I don’t know when it was, exactly, or even approximately, that Dad replaced the squeeze board on the old cider mill. By “squeeze board” I mean the round disc of wood that is pressed down against the ground apples to force the juice out of the pulp. I believe it was after 1971, the last year we used the mill together, and before 1982, which was when I rebuilt the frame and main box. What really matters, in this brief accounting, is that while I may not be able to give an accurate report of when the piece was made, I can quite accurately say that its last date of use was August 22, 2012.
The three-quarter inch plywood that Dad used had functioned satisfactorily for many years but when I used the press last Wednesday evening, I finished its tenure of service. As I turned the long steel threaded shaft that forces the piece down against the pulp, it broke. Not just chipped on an edge or gave slightly, it broke.

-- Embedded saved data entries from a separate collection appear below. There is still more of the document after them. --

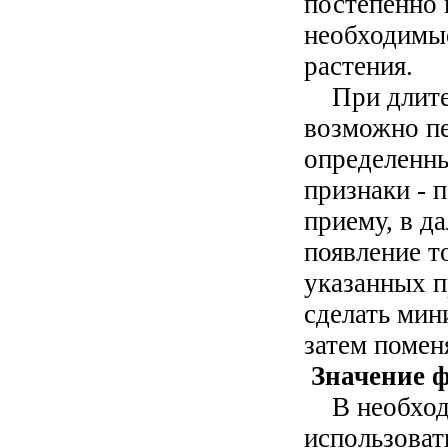
постепенно 
необходимые
растения.
При длител
возможно п
определенн
признаки - 
приему, в д
появление т
указанных п
сделать мин
затем поменя
Значение 
В необход
использоват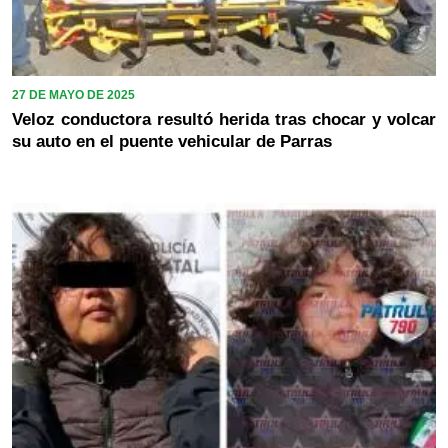
27 DE MAYO DE 2025
Veloz conductora resultó herida tras chocar y volcar
su auto en el puente vehicular de Parras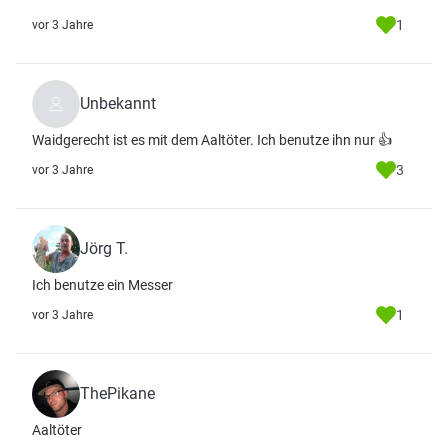
1
vor 3 Jahre
Unbekannt
Waidgerecht ist es mit dem Aaltöter. Ich benutze ihn nur 👍
3
vor 3 Jahre
Jörg T.
Ich benutze ein Messer
1
vor 3 Jahre
ThePikane
Aaltöter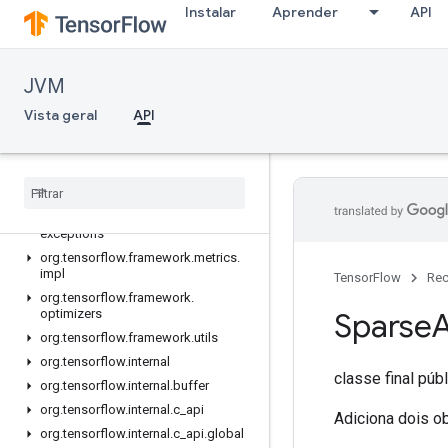
org.tensorflow.framework.activations
Instalar
Aprender
API
org.tensorflow.framework.constraints
org.tensorflow.framework.data
JVM
org.tensorflow.framework.data.impl
org.tensorflow.framework.initializers
Vista geral
API
org.tensorflow.framework.losses
org
.
tensorflow
.
framework
.
losses
.
impl
org
.
tensorflow
.
framework
.
metrics
org
.
tensorflow
.
framework
.
metrics
.
exceptions
org
.
tensorflow
.
framework
.
metrics
.
impl
TensorFlow
Rec
org
.
tensorflow
.
framework
.
optimizers
Sparse
org
.
tensorflow
.
framework
.
utils
org
.
tensorflow
.
internal
classe final púb
org
.
tensorflow
.
internal
.
buffer
org
.
tensorflow
.
internal
.
c
_
api
Adiciona dois o
org
.
tensorflow
.
internal
.
c
_
api
.
global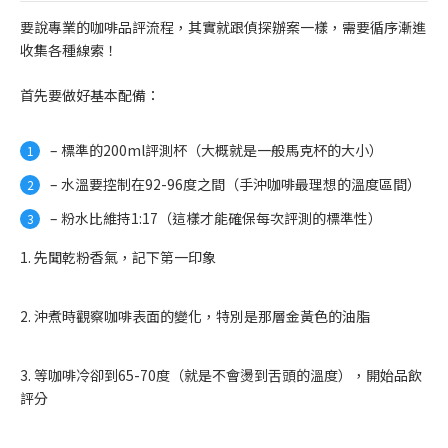
要說專業的咖啡品評流程，其實就跟偵探辦案一樣，需要循序漸進
收集各種線索！
首先要做好基本配備：
– 標準的200ml評測杯（大概就是一般馬克杯的大小）
– 水溫要控制在92-96度之間（手沖咖啡最理想的溫度區間）
– 粉水比維持1:17（這樣才能確保每次評測的標準性）
1. 先聞乾粉香氣，記下第一印象
2. 沖煮時觀察咖啡表面的變化，特別是那層金黃色的油脂
3. 等咖啡冷卻到65-70度（就是不會燙到舌頭的溫度），開始品飲
評分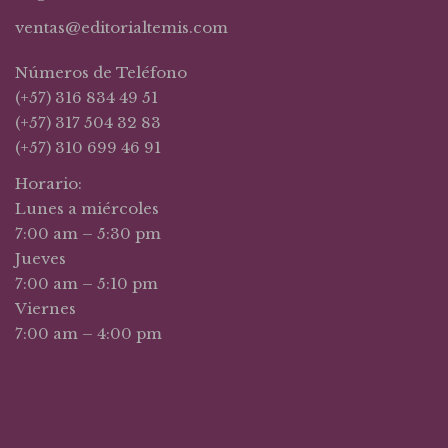
ventas@editorialtemis.com
Números de Teléfono
(+57) 316 834 49 51
(+57) 317 504 32 83
(+57) 310 699 46 91
Horario:
Lunes a miércoles
7:00 am – 5:30 pm
Jueves
7:00 am – 5:10 pm
Viernes
7:00 am – 4:00 pm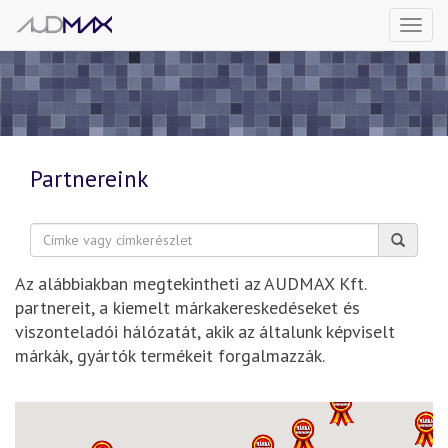
Togg
navi
Partnereink
Keresés:
Az alábbiakban megtekintheti az AUDMAX Kft.
partnereit, a kiemelt márkakereskedéseket és
viszonteladói hálózatát, akik az általunk képviselt
márkák, gyártók termékeit forgalmazzák.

I would be considerably less than honest to say it was a surprise. The layers of the plywood had started to separate several years ago. It was only the fact that it has been used so little for the last several years that it lasted this long. I’d thought “I should replace that press piece” at least five years ago. But, like a lot of other humans, I waited until it was no longer usable. In fact, I waited until it made the whole cider mill unusable before I took the time to replace it.
At least I’m doing it right, though. Instead of a rough piece of plywood fastened under a decaying piece of poplar, there’ll be a very smooth piece of hard maple mounted under a cross brace of two more layers of hard maple. It won’t turn the whole thing into a completely remade cider mill, but the press unit is going to have a mighty fine squeeze board.
Whether you’re talking about mills or marriages, or a whole lot of other things, fixing one part is a start to things working better.